Steuerrazzia bei Nokia in Indien

Wie es scheint hat der Handyhersteller Nokia Probleme mit der indischen Steuerbehörde. Nach Informationen der Economic Times of India wurden das Büro in Chennai und das Werk in Sriperumbudur von mindestens 20 Staatsbediensteten am Dienstag gegen 12 Uhr Ortszeit aufgesucht um die Razzia einzuleiten. Dem finnischen Konzern wird eine Steuerhinterziehung von umgerechnet 542 Millionen US-Dollar vorgeworfen. Wie es dazu kommen konnte ist nicht geklärt, ein Nokia Sprecher sagte aber das man vollständig kooperieren werde, um sicherzustellen, dass die Fahnder alle gewünschten Informationen erhalten.

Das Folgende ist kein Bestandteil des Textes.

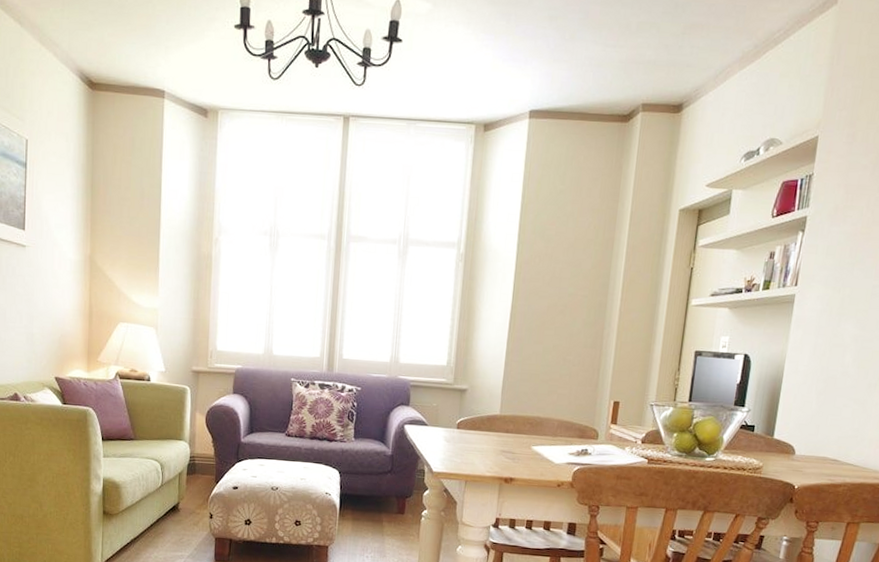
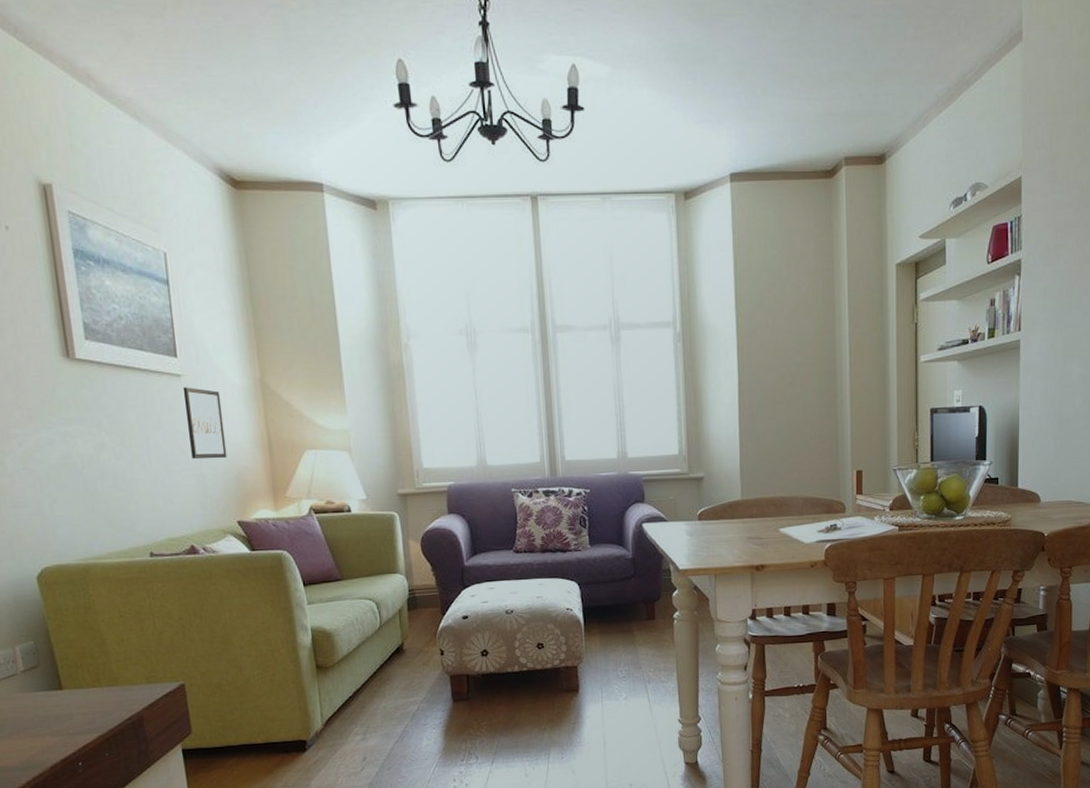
wall art: none [25,256,56,322] -> present [182,387,227,459]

Eine dem Unternehmen vertraute Person geht laut dem Wall Street Journal davon aus, dass die Razzia mit der Verteilung der Steuern zwischen Indien und Finnland zusammenhängt, wo der Handykonzern beheimatet ist. In dem Werk werden hauptsächlich Asha Featurephones für Schwellenländer produziert. Mit Produktionseinbußen ist nicht zu rechnen.